-- Task statement --
Restate the whole listing below word for word and keep the images out.

-- Exercise data --
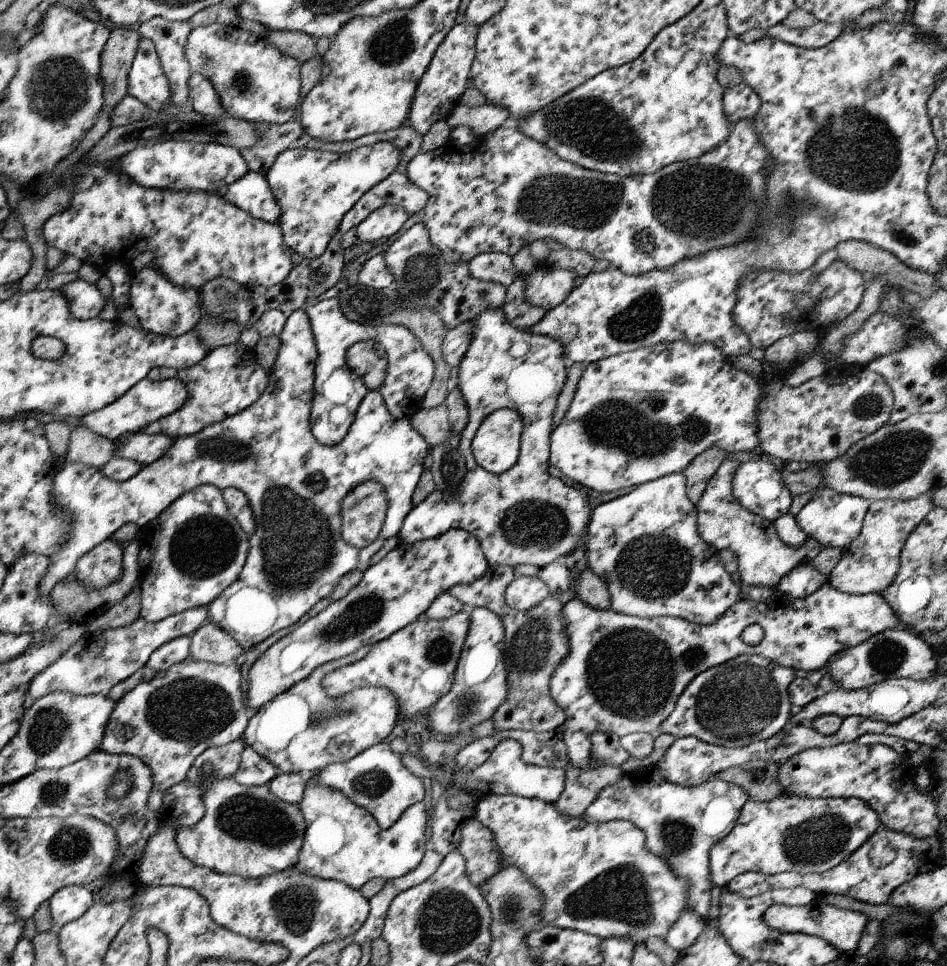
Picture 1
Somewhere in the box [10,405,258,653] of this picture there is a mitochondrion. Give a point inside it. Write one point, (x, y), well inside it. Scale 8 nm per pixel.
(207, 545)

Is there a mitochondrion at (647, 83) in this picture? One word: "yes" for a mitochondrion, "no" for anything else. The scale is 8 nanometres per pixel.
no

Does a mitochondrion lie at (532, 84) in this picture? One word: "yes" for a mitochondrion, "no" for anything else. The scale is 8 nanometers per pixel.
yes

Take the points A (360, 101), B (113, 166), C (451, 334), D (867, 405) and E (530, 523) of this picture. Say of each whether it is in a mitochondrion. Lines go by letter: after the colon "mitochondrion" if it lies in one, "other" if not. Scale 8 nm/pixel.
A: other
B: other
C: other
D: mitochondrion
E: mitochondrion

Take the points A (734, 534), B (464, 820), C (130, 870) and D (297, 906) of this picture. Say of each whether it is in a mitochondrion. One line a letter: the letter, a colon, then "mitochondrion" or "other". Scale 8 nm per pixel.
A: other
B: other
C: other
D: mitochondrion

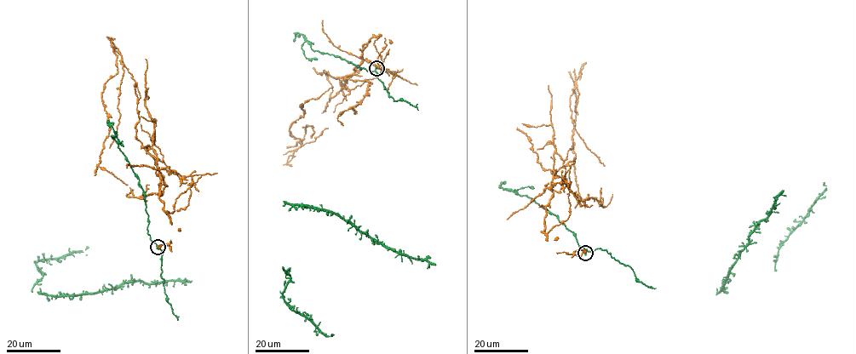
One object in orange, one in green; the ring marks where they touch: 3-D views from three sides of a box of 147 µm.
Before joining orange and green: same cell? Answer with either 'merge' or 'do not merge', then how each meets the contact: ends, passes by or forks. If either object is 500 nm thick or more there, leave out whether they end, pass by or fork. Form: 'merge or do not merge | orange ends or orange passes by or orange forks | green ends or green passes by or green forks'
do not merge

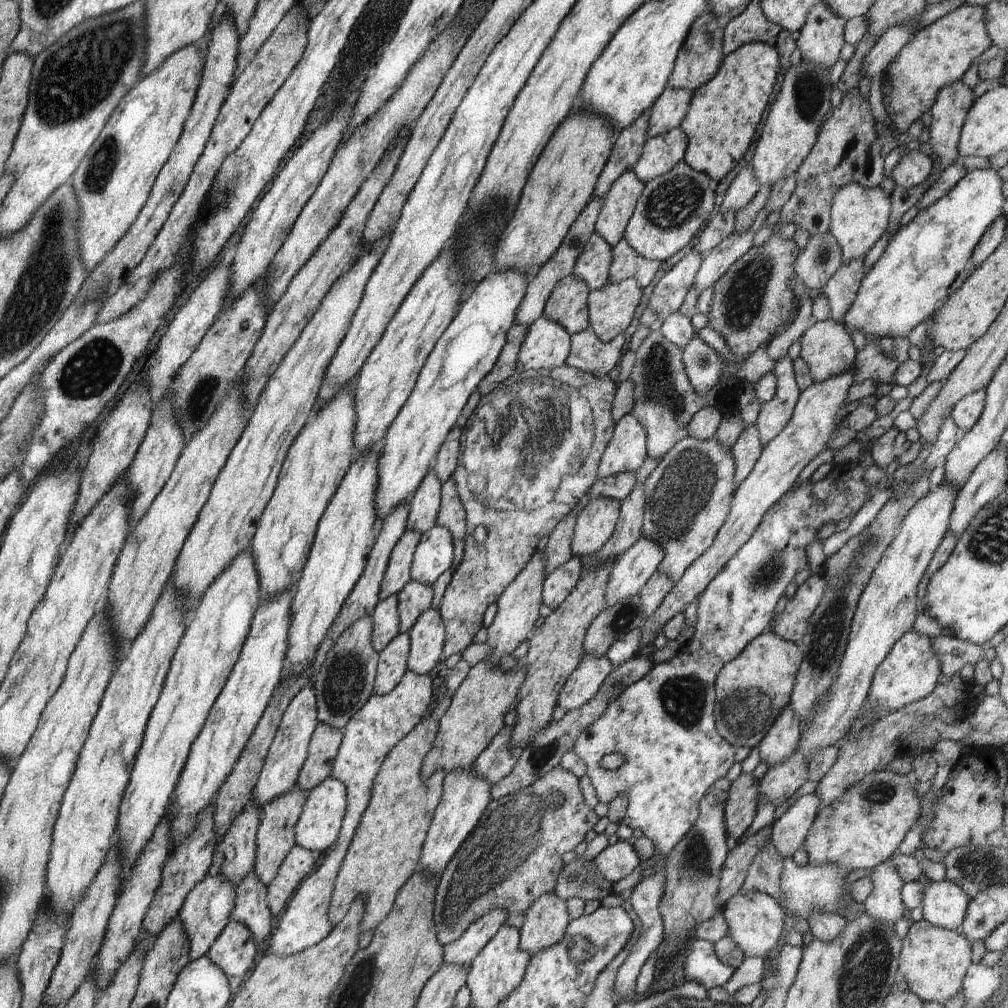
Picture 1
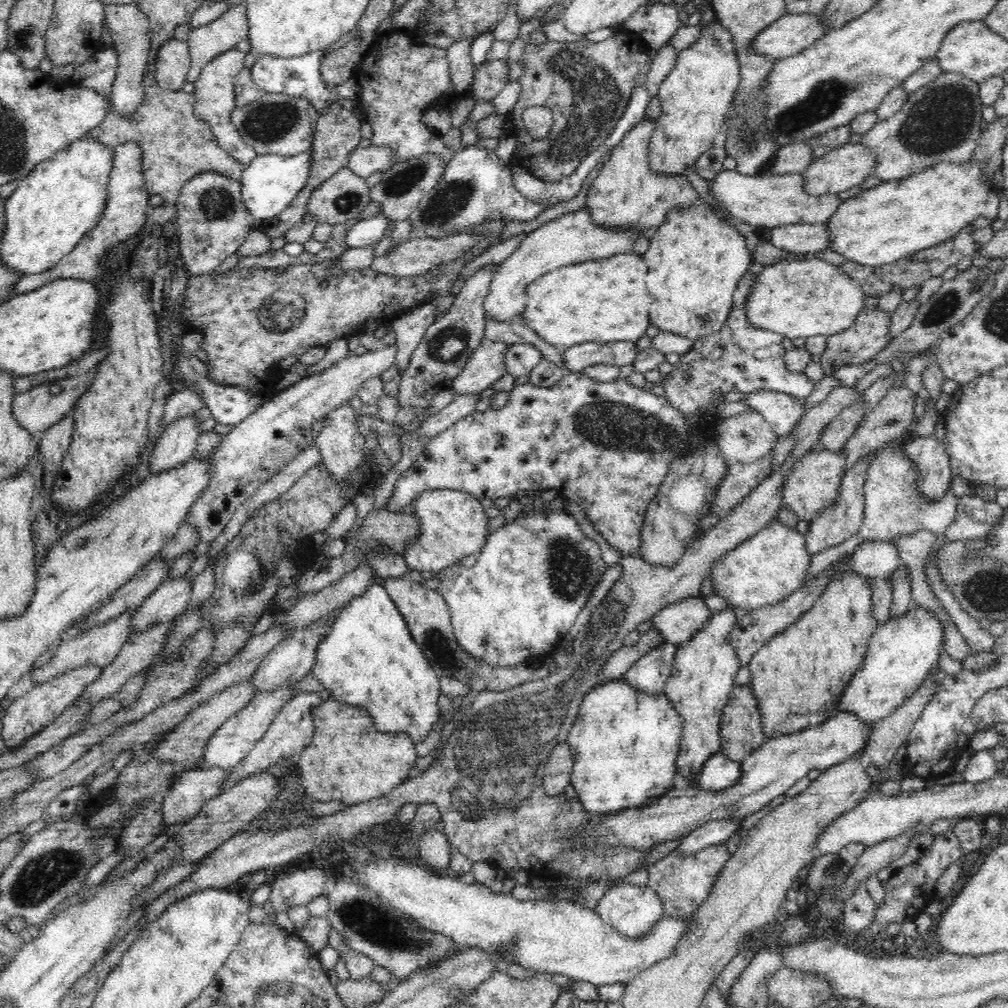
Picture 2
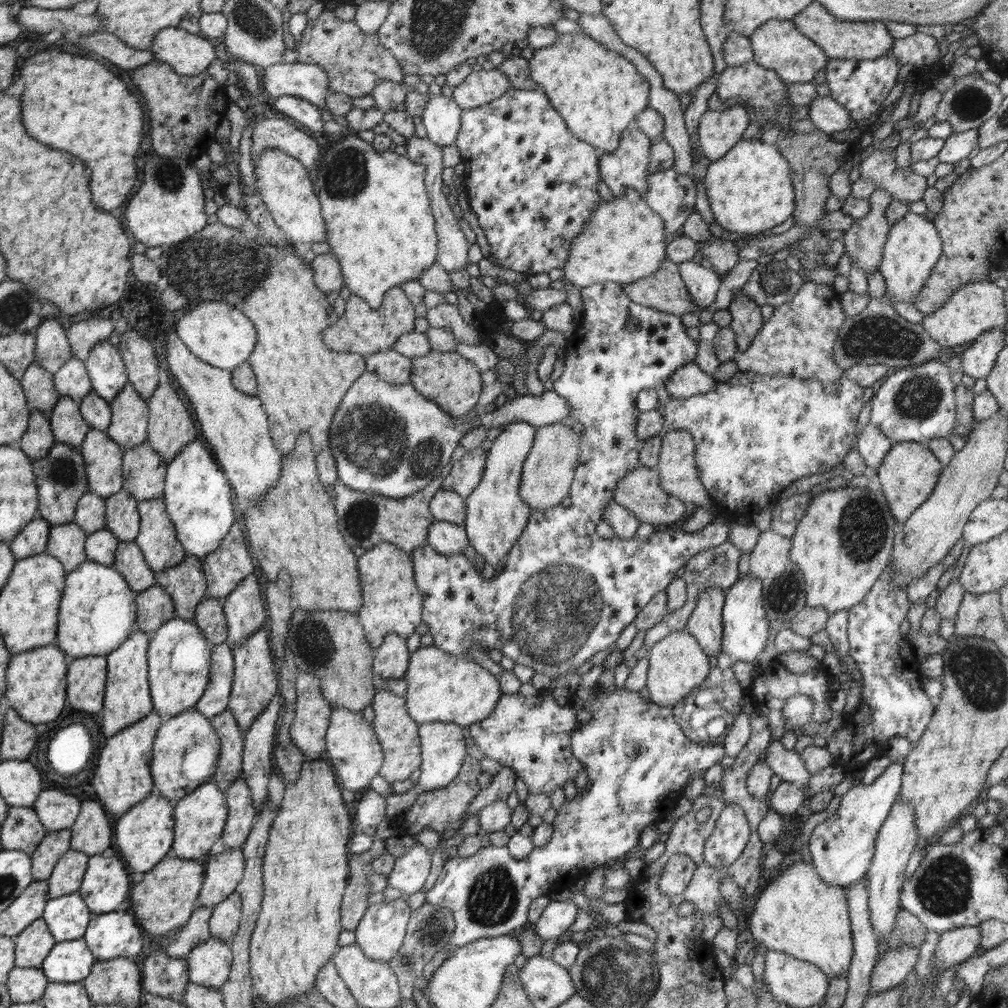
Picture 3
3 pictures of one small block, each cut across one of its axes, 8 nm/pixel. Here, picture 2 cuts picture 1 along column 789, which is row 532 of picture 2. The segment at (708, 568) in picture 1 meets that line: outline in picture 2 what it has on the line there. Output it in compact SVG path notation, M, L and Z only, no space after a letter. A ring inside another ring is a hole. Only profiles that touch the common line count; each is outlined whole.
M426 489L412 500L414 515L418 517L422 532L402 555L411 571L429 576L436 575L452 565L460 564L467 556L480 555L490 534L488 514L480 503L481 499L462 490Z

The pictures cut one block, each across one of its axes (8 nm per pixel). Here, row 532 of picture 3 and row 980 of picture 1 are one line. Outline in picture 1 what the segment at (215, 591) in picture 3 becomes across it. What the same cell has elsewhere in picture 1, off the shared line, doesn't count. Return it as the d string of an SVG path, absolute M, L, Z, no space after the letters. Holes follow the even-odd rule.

-- Output for this exercise --
Picture 1
Somewhere in the box [10,405,258,653] of this picture there is a mitochondrion. Give a point inside it. Write one point, (x, y), well inside it. Scale 8 nm per pixel.
(207, 545)

Is there a mitochondrion at (647, 83) in this picture? One word: "yes" for a mitochondrion, "no" for anything else. The scale is 8 nanometres per pixel.
no

Does a mitochondrion lie at (532, 84) in this picture? One word: "yes" for a mitochondrion, "no" for anything else. The scale is 8 nanometers per pixel.
yes

Take the points A (360, 101), B (113, 166), C (451, 334), D (867, 405) and E (530, 523) of this picture. Say of each whether it is in a mitochondrion. Lines go by letter: after the colon "mitochondrion" if it lies in one, "other" if not. Scale 8 nm/pixel.
A: other
B: other
C: other
D: mitochondrion
E: mitochondrion

Take the points A (734, 534), B (464, 820), C (130, 870) and D (297, 906) of this picture. Say of each whether it is in a mitochondrion. One line a letter: the letter, a colon, then "mitochondrion" or "other". Scale 8 nm per pixel.
A: other
B: other
C: other
D: mitochondrion

One object in orange, one in green; the ring marks where they touch: 3-D views from three sides of a box of 147 µm.
Before joining orange and green: same cell? Answer with either 'merge' or 'do not merge', then how each meets the contact: ends, passes by or forks. If either object is 500 nm thick or more there, leave out whether they end, pass by or fork. Form: 'merge or do not merge | orange ends or orange passes by or orange forks | green ends or green passes by or green forks'
do not merge

Picture 1
Picture 2
Picture 3
3 pictures of one small block, each cut across one of its axes, 8 nm/pixel. Here, picture 2 cuts picture 1 along column 789, which is row 532 of picture 2. The segment at (708, 568) in picture 1 meets that line: outline in picture 2 what it has on the line there. Output it in compact SVG path notation, M, L and Z only, no space after a letter. A ring inside another ring is a hole. Only profiles that touch the common line count; each is outlined whole.
M426 489L412 500L414 515L418 517L422 532L402 555L411 571L429 576L436 575L452 565L460 564L467 556L480 555L490 534L488 514L480 503L481 499L462 490Z

The pictures cut one block, each across one of its axes (8 nm per pixel). Here, row 532 of picture 3 and row 980 of picture 1 are one line. Outline in picture 1 what the segment at (215, 591) in picture 3 becomes across it. What the same cell has elsewhere in picture 1, off the shared line, doesn't count. Return it as the d string of an SVG path, absolute M, L, Z, no space after the letters. Holes follow the even-odd rule.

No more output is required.